Thursday, November 05, 2015

God, we go through this every time

This story is a hardy perennial, the true meaning of which seems permanently missed.
State school pupils are likely to do better at university than independent school pupils with similar A-level results, according to a new study.
Take that finding, and come at it from another angle, and you get "State school pupils are likely to get worse A-level result than independent school pupils of similar academic ability".Which is what you'd expect, given that independent schools get, on average, better A-level results than state schools. So to get from there to here takes a little effort:
The researchers suggest two reasons for the finding: private school students may have lower incentives to perform well at university and therefore may invest more effort in social life rather than academic work; or they may have been coached at school and subsequently struggle when they get to university.

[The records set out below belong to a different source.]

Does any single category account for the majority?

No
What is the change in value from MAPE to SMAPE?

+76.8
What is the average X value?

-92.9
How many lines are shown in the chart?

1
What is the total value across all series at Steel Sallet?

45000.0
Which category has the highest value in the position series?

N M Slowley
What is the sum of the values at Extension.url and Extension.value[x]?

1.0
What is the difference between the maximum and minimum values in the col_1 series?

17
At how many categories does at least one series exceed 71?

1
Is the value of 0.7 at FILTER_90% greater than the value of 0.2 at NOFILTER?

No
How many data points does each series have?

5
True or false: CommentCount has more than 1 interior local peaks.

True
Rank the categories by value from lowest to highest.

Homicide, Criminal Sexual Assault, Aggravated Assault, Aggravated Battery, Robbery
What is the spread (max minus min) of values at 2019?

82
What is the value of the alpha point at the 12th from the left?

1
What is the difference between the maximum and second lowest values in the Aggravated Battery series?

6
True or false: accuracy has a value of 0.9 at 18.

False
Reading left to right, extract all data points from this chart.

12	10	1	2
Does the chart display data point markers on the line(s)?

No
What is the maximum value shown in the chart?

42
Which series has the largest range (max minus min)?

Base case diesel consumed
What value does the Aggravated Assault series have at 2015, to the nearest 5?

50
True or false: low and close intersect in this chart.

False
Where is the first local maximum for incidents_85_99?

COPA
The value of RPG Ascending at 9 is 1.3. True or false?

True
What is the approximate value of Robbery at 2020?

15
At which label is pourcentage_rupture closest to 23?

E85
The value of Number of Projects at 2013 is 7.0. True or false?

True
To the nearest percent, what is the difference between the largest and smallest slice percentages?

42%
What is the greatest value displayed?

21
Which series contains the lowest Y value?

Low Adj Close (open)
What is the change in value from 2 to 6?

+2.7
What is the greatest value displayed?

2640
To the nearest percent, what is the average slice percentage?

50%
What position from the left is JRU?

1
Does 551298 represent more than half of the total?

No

The second reason there is interestingly put (the first one is pure guesswork). What the researchers are calling "coaching" is what is usually called "teaching". Luckily, given that this story keeps on bobbing up, there's a standard answer from independent school heads:
“This study tells us that, unsurprisingly, A*s generally lead to good degrees. School heads already know that prior attainment is the key to later success,” said Chris Ramsey, headmaster of King’s School, Chester, and a spokesman for the Headmasters and Headmistresses Conference of leading private schools. 
“In the real world more independent school pupils get A*s in the first place, and overall get better degrees. Previous, more thorough research shows it is wrong to conclude that more than a tiny number – around 1% - of state school pupils entering at the same level will do better at university.”
Still, hats off I guess for managing to turn a story about poor teaching in state schools to one about lazy, entitled and over-coached kids at private ones.